In time, the economy is efficient, and drives prices toward cost.
One cost is the value expectation of the consumer.
At iGive.com, the leading e-charity, we believe we are in a race: Generate significant consumer expectations for support for worthy causes when they do business online, before the margin protection disappears and the opportunity is lost.
Here is the dream. Which side are you on?
Our side: As the new economy evolves, consumers expect a big 'feelgood' component to their purchasing. We create a new behavior pattern that says that in a new, rich, electronically enabled world, there is margin to do good, and to help causes, and even better than that, to help the causes I as an individual care about. Margins drive toward cost, but we've created a new cost -- consumers expect online merchants to be terrific corporate citizens -- better than brick and mortar companies. I think this dream is possible.
This is the power of technology to do good.
The other side: As the new economy evolves, margins will drive toward cost, and causes will be left to fend for themselves as before.
I think this leaves a huge emotional and societal 'hole' compared to the vision of the former. It's just business as usual, instead of moving business toward good.
1. Social entrepeneurialism. Many are recognizing the inherent value of bringing competitive talent and in fact the forces of competition to bear on social problems. This competition means that e-charities will be driven to greater efficiency than governmental or even volunteer efforts.
2. Internet democracy. The new technology enables communities like never before, around interests as small as you can imagine. Hence the explosion of chat, personal websites, and other new forms of self-expression. It also enables individuals to participate in causes. The .org sites and activities are generating tremendous participation and enthusiasm.
3. Guilt. Enormous new wealth is being generated, and someone should do better by the less fortunate, whether the less fortunate are kittens and puppies, inner city kids, our kids, churches, and so forth. We have a chance to 'bake' that support into the new margins, and enjoy the unbelievable efficiency that arises when those new donations are directed by the individual t the cause or causes they choose.
4. Innovation. Now we can build an entirely new kind of voluntary, line-item donation into the economy that actually lowers overall costs by motivating people to be digital, gives the individual, not the corporation or government, the choice on what to support.
5. Competition. The news is not that we figured this out. The news is that this is happening, competitors are out there, and with lots of entrepreneurs going at this, it has a chance to succeed.
We have a chance to commit a new kind of donation and do-good effort into the new Internet economy that bypasses traditional inefficient distribution, and lets the individual pick the causes they care about for this new money.
It is individualism, it is capitalism, it is democracy, it is entrepreneurialism.
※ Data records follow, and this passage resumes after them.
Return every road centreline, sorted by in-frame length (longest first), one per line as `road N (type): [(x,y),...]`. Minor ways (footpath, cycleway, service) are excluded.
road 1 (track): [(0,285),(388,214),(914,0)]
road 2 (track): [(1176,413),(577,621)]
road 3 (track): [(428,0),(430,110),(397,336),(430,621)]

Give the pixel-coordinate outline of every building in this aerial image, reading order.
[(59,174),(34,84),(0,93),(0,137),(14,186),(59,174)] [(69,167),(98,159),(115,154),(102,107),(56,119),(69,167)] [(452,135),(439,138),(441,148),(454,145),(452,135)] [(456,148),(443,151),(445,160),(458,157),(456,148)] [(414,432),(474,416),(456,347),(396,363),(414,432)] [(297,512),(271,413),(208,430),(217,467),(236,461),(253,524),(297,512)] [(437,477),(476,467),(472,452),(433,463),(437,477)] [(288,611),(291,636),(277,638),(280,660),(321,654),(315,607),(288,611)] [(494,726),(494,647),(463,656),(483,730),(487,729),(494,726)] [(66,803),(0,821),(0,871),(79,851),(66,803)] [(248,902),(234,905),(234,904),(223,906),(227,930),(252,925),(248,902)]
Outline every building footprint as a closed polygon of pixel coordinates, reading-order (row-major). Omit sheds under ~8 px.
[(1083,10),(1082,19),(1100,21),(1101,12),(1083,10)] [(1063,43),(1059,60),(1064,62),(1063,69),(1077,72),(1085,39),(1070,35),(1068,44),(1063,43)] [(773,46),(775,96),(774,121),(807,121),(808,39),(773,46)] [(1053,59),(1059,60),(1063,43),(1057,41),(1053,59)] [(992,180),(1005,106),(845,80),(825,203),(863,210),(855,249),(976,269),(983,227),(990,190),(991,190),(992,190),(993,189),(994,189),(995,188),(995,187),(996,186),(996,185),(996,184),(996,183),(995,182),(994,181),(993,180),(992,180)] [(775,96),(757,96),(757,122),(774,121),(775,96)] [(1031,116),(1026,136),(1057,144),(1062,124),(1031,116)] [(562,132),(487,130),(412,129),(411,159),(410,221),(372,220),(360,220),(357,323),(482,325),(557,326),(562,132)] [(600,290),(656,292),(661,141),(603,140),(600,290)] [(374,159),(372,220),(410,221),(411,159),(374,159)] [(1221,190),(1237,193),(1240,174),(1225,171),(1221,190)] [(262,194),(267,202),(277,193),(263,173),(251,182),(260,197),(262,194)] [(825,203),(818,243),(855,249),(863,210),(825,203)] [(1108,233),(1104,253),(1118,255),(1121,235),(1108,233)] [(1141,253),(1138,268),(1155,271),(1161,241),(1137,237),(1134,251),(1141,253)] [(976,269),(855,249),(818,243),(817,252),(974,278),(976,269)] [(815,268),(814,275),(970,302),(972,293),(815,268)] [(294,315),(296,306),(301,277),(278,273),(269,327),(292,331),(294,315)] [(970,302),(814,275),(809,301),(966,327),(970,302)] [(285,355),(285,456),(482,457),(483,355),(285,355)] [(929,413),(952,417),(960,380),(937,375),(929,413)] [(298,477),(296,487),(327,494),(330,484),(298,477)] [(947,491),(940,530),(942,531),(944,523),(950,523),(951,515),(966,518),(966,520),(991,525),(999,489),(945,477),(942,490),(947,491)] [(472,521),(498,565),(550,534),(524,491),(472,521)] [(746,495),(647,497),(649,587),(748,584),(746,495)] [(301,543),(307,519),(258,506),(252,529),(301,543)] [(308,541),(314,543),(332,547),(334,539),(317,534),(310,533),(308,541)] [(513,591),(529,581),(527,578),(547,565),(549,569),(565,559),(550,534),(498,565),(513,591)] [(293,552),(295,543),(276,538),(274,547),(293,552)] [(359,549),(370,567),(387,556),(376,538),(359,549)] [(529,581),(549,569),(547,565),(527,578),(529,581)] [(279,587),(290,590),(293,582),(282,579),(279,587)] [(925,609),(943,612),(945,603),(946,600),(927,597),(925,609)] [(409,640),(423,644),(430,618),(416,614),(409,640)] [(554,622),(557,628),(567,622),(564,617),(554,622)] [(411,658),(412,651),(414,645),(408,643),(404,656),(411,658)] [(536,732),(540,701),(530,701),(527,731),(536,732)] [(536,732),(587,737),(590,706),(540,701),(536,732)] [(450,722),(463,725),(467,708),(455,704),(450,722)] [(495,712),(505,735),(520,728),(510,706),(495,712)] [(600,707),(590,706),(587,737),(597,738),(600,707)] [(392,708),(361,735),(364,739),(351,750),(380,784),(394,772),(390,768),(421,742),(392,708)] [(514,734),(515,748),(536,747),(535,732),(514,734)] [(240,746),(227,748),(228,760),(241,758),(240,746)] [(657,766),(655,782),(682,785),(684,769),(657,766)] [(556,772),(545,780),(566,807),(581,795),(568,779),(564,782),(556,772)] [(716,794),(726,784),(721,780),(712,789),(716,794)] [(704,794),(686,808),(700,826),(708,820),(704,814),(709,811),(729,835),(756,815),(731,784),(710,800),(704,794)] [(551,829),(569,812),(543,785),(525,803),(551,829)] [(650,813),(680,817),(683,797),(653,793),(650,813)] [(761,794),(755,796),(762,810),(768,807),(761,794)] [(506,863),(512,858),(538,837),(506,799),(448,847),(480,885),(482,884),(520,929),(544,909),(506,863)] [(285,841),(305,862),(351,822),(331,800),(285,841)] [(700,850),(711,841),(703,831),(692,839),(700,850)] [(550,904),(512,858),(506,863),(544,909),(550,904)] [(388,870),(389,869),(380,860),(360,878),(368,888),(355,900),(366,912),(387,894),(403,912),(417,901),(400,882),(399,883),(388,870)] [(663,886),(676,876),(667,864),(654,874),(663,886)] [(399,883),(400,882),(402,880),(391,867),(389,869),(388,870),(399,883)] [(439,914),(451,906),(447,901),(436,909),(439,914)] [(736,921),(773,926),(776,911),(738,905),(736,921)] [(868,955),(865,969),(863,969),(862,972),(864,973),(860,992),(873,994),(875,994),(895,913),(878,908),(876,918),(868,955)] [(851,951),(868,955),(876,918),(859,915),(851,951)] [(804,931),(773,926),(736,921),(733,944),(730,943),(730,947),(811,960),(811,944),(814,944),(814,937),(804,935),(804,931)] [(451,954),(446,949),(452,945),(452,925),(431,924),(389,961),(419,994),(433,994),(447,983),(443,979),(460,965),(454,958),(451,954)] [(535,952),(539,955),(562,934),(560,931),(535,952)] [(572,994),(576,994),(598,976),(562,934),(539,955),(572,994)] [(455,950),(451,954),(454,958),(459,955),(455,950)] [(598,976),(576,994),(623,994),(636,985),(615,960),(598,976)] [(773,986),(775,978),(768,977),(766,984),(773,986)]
It creates an entirely new idea about what purchasing is about. We have the ability to create a future where our descendants come to expect the responsibility and ability to direct a portion of their merchant dollars to help the needy.
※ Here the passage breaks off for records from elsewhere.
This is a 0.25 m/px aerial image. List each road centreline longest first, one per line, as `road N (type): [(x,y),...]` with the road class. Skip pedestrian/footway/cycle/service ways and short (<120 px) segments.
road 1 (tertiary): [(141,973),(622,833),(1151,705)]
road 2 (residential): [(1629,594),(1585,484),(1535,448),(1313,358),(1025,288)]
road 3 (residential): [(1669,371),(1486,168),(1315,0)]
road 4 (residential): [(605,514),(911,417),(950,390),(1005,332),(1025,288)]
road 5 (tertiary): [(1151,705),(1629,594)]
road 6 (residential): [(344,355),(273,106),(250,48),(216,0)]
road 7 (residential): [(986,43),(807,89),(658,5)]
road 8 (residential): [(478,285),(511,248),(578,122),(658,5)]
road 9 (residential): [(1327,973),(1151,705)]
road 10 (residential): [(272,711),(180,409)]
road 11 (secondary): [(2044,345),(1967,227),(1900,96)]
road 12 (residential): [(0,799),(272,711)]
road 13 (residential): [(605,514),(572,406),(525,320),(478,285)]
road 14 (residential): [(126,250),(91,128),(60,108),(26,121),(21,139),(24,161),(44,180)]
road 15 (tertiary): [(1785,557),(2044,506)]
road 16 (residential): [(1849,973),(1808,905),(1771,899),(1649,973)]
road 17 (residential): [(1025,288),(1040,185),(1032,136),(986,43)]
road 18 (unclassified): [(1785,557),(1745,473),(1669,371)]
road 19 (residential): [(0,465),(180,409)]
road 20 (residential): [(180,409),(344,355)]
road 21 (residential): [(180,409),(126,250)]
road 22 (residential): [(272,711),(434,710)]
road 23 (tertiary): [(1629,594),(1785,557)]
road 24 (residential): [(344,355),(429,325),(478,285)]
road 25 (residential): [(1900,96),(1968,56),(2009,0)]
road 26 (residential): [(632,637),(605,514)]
But it won't happen -- this transitory margin will drive to zero -- unless we create and build a consumer expectation that this margin belongs in our new pricing.
We need e-merchants who understand this, editors who are willing to open a dialog on the subject, and technology companies willing to make the effort to have technology stand for a new, better, and innovative kind of societal goodness that only technology itself could enable.
To give or not to give in the new economy? We can, in fact, make the answer, with every transaction, a definitive to give.